Task goal: In the piece about Joe's restaurant below, turn the paragraph that begins "Joe's was Italian" into a short bulleted list of its main facts.

Quoted text:
There once was a Greenwich Village restaurant called Joe’s, which a couple of times upon a time flowed through several lives. Here is its tale:

During all the years of Joe’s existence, I lived a couple of blocks away so feel confident about taking you to the corner of West 10th and West 4th Streets, a typical Village corner where two streets, which should not in this grid city ever encounter each other, defy propriety and crisscross.

Back in my Village days, what you saw on this corner, aside from disoriented strangers turning maps around and around, were some architecturally eccentric buildings and a cram of restaurants elbowing each other for space.

Once though, back when I first moved to the Village, there was only one restaurant — Joe’s.

Joe’s was Italian, with outside walls of gloomy brick and forever dusty windows on either side of the front door. Actually, everything about Joe’s was sort of dusty, even the red neon sign saying “Joe’s,” which I remember as always lit, even at 5 in the morning. Joe’s always looked a little seedy.

The endlessly evolving sociology of Villagers and Village eating establishments was — and possibly still is — complex and emotional. Our apartments were small, so the coffee house was our eat-in kitchen, the restaurant our dining room table.

This is why Villagers remembered their restaurants. It wasn’t nostalgia — we recalled plenty of lousy meals. It had something to do with the embrace of friendship, with whom we ate and what happened over those meals. Village streets were for us a palimpsest of found and lost restaurants, ghosts layered over ghosts.

Data listing:
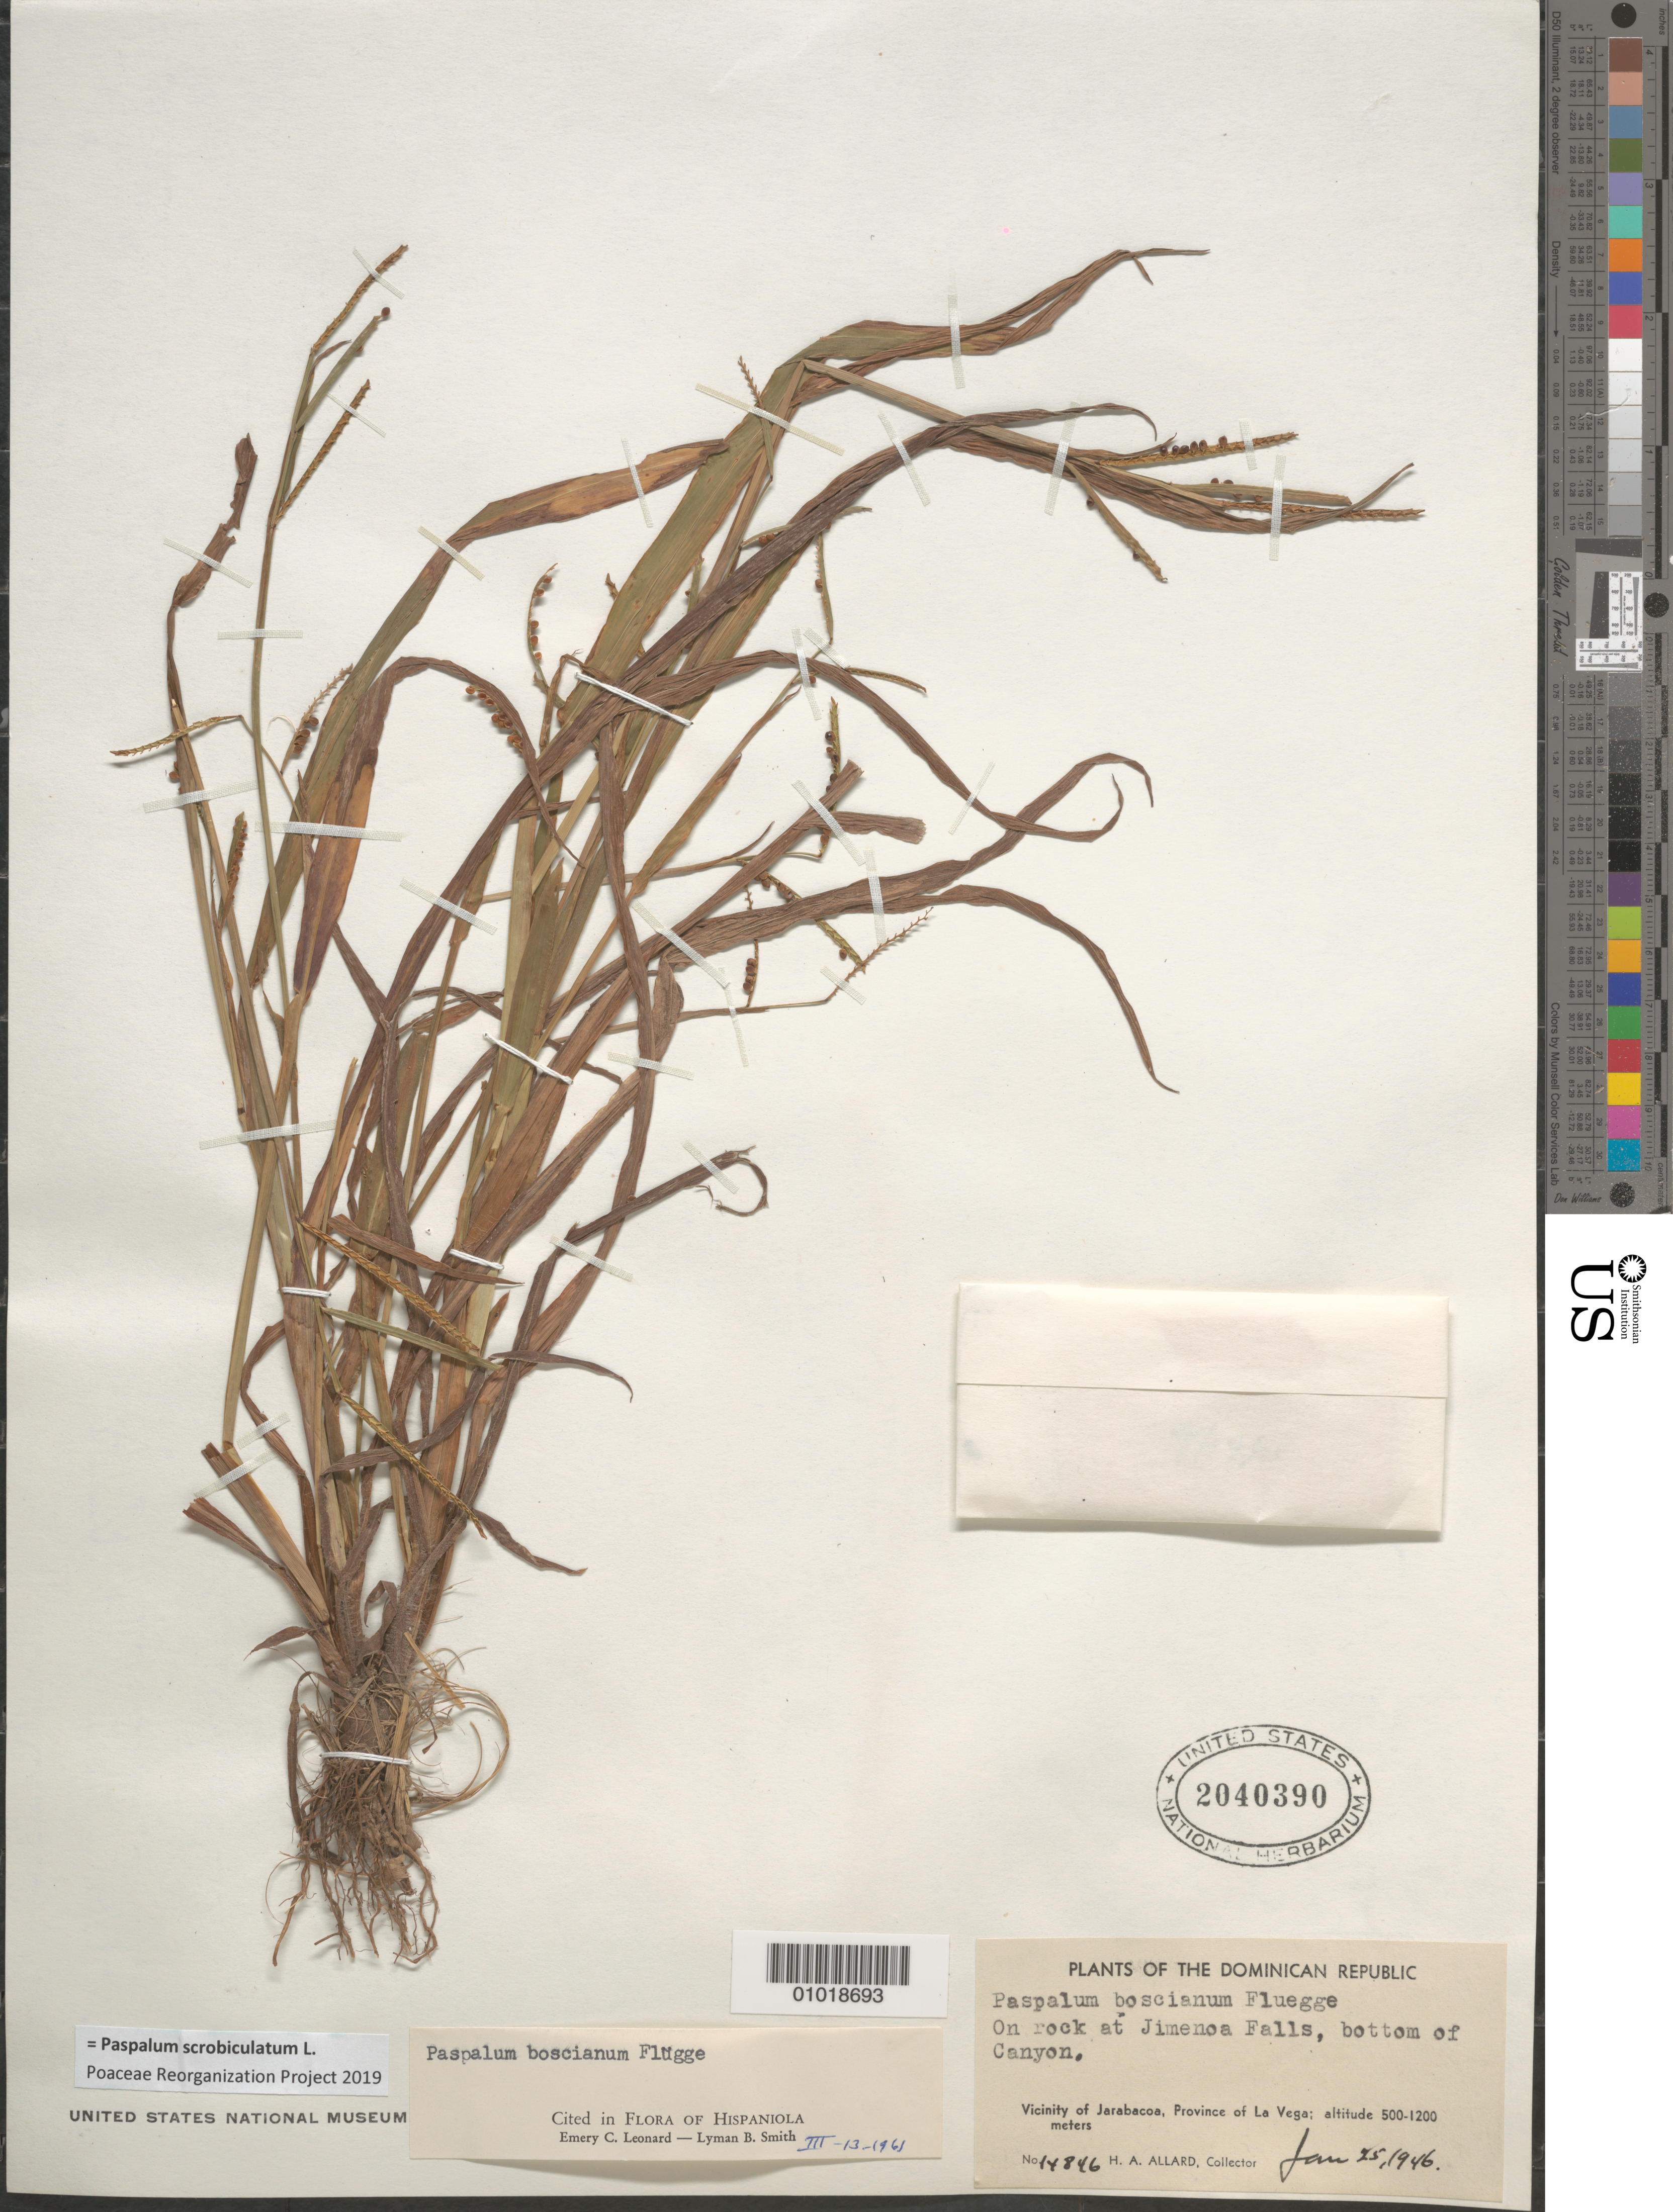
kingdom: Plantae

...

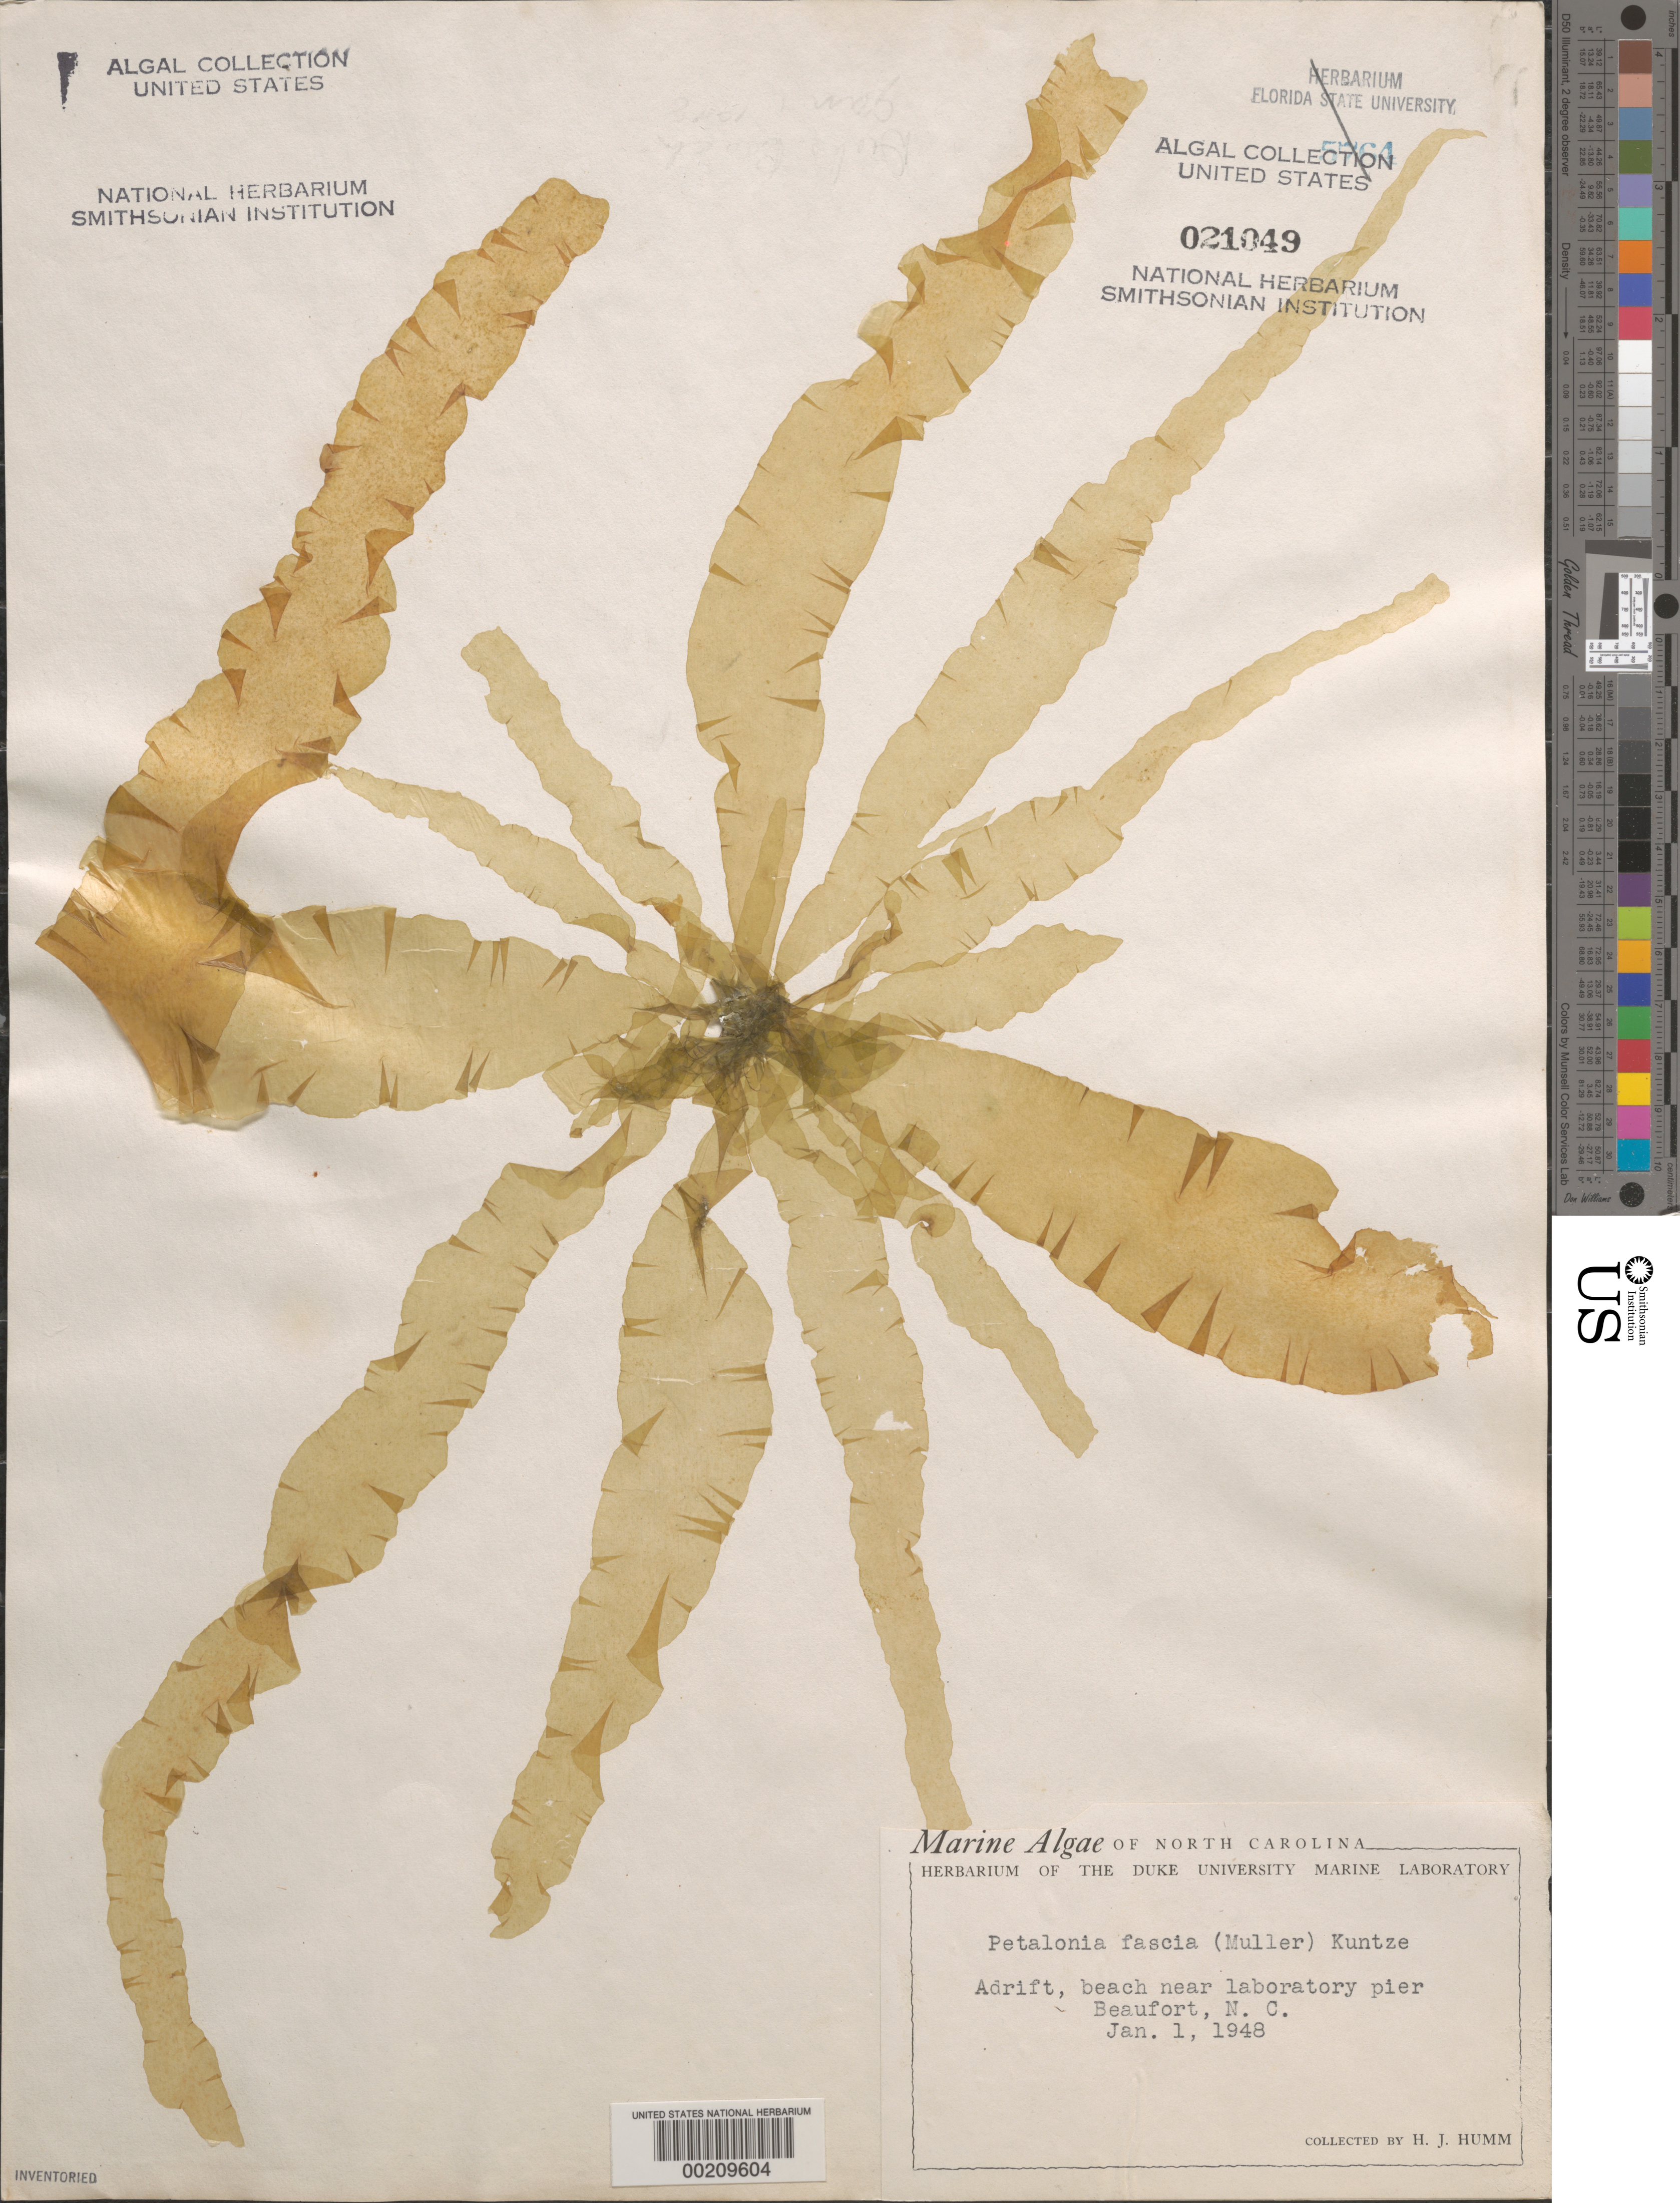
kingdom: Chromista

Answer to the exercise:
- Joe's was an Italian restaurant.
- Its outside walls were gloomy brick, and dusty windows flanked the front door.
- Nearly everything about it was dusty, even the red neon "Joe's" sign.
- The sign is remembered as always lit, even at 5 in the morning.
- The place always looked a little seedy.